The mariner was reading one of his touchstone websites http://esciencenews.com/ when he came across an article about the effect of carbon dioxide in the atmosphere. It turns out that there is little trace of dinosaurs in the tropics. The only life in the tropics was small predecessors of alligators and crocodiles.
This was due to the high fluctuations in weather, going from extended periods of drought and devastating fires to extended periods of wetness. Most dinosaurs were unable to survive the variability and stayed away from the tropics.
The carbon in the atmosphere was six times what it is now. For reference, that is 2,400 parts per million 200 million years ago and 400 parts per million today. Nevertheless, we have an insight as to how weather patterns will slowly change as carbon levels increase. The Amazon rain forest is in the tropics….
A closer analysis that comes from current data suggests that energy in the atmosphere will continue to grow in coming decades. This means weather will have more severe differences between high pressure systems and low pressure systems. Further, big storms like hurricanes, monsoons and shear wind speeds (along with the accompanying tornadoes) will occur more frequently and more intensely.
The weather in Texas and Oklahoma (where much fossil fuel is produced – is there poetic justice here?) this year is not a measure of long term consequences. Individuals often mistake one year’s activity as a trend (consider Jim Inhofe throwing a snowball in Congress, suggesting that global warming is a myth).

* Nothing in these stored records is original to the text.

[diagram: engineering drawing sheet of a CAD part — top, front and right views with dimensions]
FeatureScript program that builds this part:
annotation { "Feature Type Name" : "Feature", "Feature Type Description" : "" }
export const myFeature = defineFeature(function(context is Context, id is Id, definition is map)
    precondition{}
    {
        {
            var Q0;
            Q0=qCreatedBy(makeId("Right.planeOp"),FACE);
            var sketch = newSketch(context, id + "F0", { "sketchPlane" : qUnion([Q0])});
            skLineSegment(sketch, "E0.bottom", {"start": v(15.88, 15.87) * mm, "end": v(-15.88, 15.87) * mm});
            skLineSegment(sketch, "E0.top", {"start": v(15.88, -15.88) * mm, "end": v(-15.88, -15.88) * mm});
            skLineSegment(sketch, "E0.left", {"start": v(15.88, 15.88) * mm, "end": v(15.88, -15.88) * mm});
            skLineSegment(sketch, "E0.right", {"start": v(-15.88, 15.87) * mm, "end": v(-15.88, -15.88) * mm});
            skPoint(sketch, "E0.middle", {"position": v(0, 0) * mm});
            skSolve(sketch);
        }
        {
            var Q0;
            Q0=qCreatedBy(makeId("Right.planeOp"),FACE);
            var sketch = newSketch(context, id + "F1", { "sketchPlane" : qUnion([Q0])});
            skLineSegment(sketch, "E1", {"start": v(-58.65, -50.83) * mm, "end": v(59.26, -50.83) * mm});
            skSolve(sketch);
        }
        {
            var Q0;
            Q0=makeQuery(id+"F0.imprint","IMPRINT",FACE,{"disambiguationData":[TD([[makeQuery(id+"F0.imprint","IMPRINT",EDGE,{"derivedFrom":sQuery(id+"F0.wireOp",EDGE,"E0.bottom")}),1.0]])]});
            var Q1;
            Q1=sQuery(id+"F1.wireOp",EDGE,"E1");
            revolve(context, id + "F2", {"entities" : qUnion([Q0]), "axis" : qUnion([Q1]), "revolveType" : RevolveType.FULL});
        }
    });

But the warning flags are up. It will take a long time to bring together enough nations to control Big Oil. It will take decades. All the while, carbon builds in the atmosphere. Even if we humans can live with it (have you seen news clips that show Chinese citizens wearing breathing masks?), the creatures in the oceans cannot. Carbon Dioxide is absorbed from the atmosphere by the ocean. The ocean can only absorb so much Carbon Dioxide before acidity becomes a destructive environment. Coral reefs already are dying at an alarming rate; reefs are the source of life for literally millions of creatures in the oceans.
The mariner, a lover of the ocean and all that is in it, fears the indifference of Homo sapiens. He knows if the oceans die, humans will be extinct. Don’t let computers and technology fool the reader – the Earth is in charge.